*** Opening of MATERIAL FOR THE TASK ***

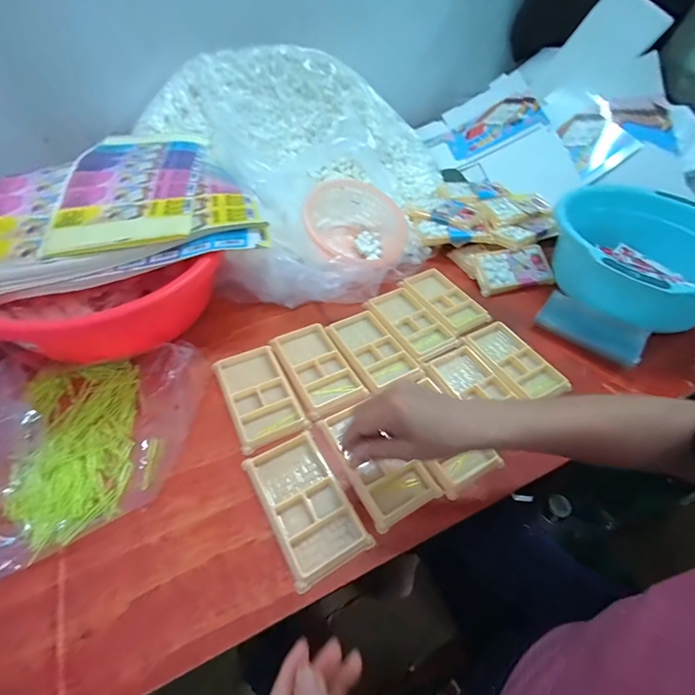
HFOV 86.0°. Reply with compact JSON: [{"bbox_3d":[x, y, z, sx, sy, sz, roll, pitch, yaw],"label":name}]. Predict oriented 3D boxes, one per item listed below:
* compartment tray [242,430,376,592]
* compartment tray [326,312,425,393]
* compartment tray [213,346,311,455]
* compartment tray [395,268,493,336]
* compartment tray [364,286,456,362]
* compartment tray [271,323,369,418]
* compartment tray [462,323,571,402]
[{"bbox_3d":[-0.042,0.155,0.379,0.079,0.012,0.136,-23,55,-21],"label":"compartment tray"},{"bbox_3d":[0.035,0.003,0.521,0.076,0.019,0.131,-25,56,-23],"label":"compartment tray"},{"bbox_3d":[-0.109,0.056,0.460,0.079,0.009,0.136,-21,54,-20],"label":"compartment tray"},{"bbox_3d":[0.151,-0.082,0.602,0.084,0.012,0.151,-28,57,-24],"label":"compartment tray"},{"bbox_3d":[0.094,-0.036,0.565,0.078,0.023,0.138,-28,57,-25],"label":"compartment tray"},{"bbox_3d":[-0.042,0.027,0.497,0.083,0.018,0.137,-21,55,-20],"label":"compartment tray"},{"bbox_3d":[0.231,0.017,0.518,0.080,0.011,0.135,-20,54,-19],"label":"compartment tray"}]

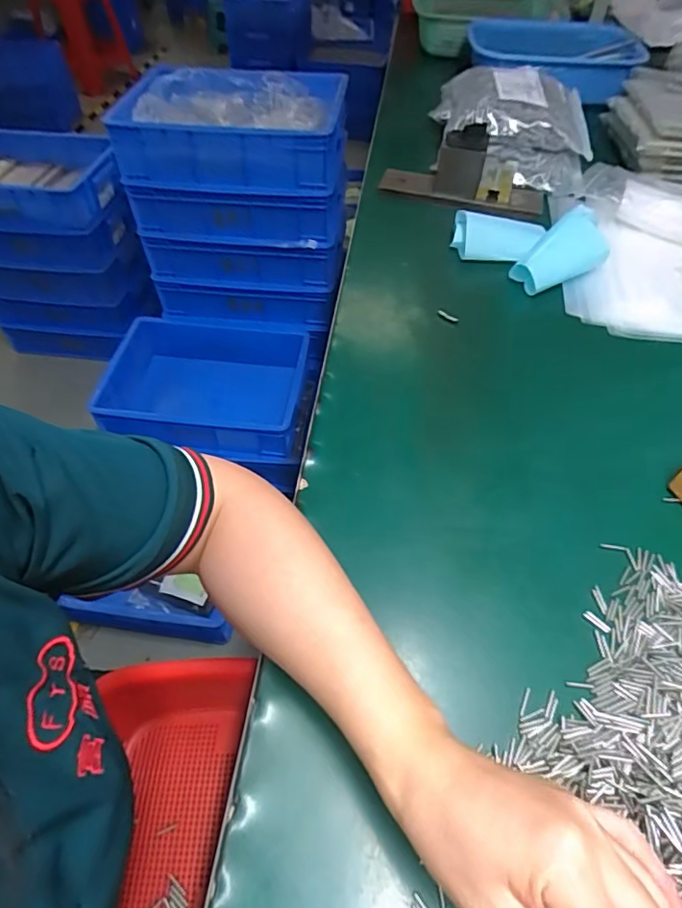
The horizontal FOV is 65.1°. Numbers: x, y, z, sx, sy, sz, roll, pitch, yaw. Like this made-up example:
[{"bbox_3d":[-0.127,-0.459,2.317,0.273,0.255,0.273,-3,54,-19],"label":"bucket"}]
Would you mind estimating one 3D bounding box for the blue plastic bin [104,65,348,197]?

*** Close of MATERIAL FOR THE TASK ***

[TASK OBJECTIVE] If a line of the entries above holds the word "pitch", count it; report only how many such lines there are.

[ANSWER TO THIS PROBLEM] 2